By TOM DALTON
---- — SALEM — The transformation of Salem from middling municipality to the epicenter of the North Shore began under Mayor Neil Harrington, continued under Stanley Usovicz and has peaked under Kim Driscoll, who will be sworn in today to begin her third term.
Driscoll, the city’s first woman mayor, has been hailed for putting Salem’s financial house in order, negotiating more fiscally responsible union contracts, revitalizing the waterfront, and spearheading projects ranging from renovated parks and playing fields to a new commuter rail station.
But she enters 2014 with major pieces of unfinished business that may, as much as past triumphs, define her years as mayor.
First and foremost is the public schools, which are in the second year of a turnaround effort that began when Bentley Elementary School was given Level 4 status by the state for consistently poor scores on the MCAS exams.
This is a huge undertaking that involves much more than Bentley School, only one of several poor-performing schools, and Driscoll, chairman of the School Committee, plays an important but limited role.
Year Two is when new programs should be in place and results — positive results — should start to be seen.
“It’s not only an important year, but it’s the most important issue because it’s the most important thing (we) deliver to our residents — our quality public schools,” Driscoll said. “We have set high expectations, and we are working hard to achieve them.”
With several principals stepping down, Driscoll sees the selection of new leadership as a key part of the turnaround effort.
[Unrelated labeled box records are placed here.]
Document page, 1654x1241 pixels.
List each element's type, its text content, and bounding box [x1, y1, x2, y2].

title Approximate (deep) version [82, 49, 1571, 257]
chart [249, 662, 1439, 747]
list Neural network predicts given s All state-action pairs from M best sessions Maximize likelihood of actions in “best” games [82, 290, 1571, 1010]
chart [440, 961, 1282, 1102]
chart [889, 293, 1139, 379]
With that in mind, the city has sought outside help from UMass-Boston to recruit new school leaders and has stepped up efforts to develop administrators from within the public schools.
“Attracting quality leadership is so critical for school improvement,” she said. There is a connection, Driscoll said, between strong schools and strong leaders.
Also high on the list of unfinished business is the senior center, an issue that has befuddled mayors for the past 15 years or more.
The city signed a $5 million purchase-and-sale agreement with a developer almost five years ago for its portion of a public-private development on former Sylvania land, but nothing has been built.
The mayor secured bonding authorization for a community life/senior center last March, but only after outgoing Council President Jerry Ryan helped broker a deal that calls for construction to start “within a year.” That clock is ticking.
“We have to either fish or cut bait,” Driscoll said.
While stopping short of issuing an ultimatum, the mayor said she expects developer David Sweetser to begin construction this spring.
Of course, no issue facing the city is any larger than the redevelopment of the Salem Harbor Station site. The coal- and oil-fired power plant will shut down at the end of May, and the fate of a key approval for a proposed natural gas plant on a portion of that 65-acre site, a plant scheduled to open in 2016, currently is before the state Supreme Judicial Court.
Behind the scenes, Driscoll has been trying to broker a deal with the Conservation Law Foundation, the prime plant adversaries, developer Footprint Power, and officials from the Executive Office of Energy and Environmental Affairs.
“I’m at the table with all of the principals, and we’re hopeful we can work something out,” she said.
Whatever happens in court or at the negotiating table, Driscoll knows this site is one of the keys to both waterfront development and the city’s fiscal health, at least in the immediate future.
Right now, the power plant generates $4.75 million in annual taxes and payments, by far the most of any city property.
Most of that is paid by the state under a deal to hold a host city harmless for the closure of a power plant, a deal that runs through 2019.
While earning her stripes as a “green mayor” who has pushed solar, wind and energy efficiencies, Driscoll is a staunch supporter of the proposed natural gas plant.
She sees it as a bridge to a time when the state can rely more on renewables and energy upgrades, a key to the city’s financial stability and a catalyst for redevelopment of an industrial site that could sit empty and padlocked.
“It’s a huge opportunity lost if that doesn’t move forward,” she said.
As she looks ahead to four more years, Driscoll seems forever dogged by the same old question: Will she stay?
Often touted for statewide office, the Salem mayor has gotten good at the answer.
“I never think about that,” she said. “I love what I’m doing and I always say as long as I enjoy this as much as I am, I certainly plan to be here. There’s a lot of exciting work going on.
“I’m bullish on our future, and it’s both humbling and exciting to be a part of it.”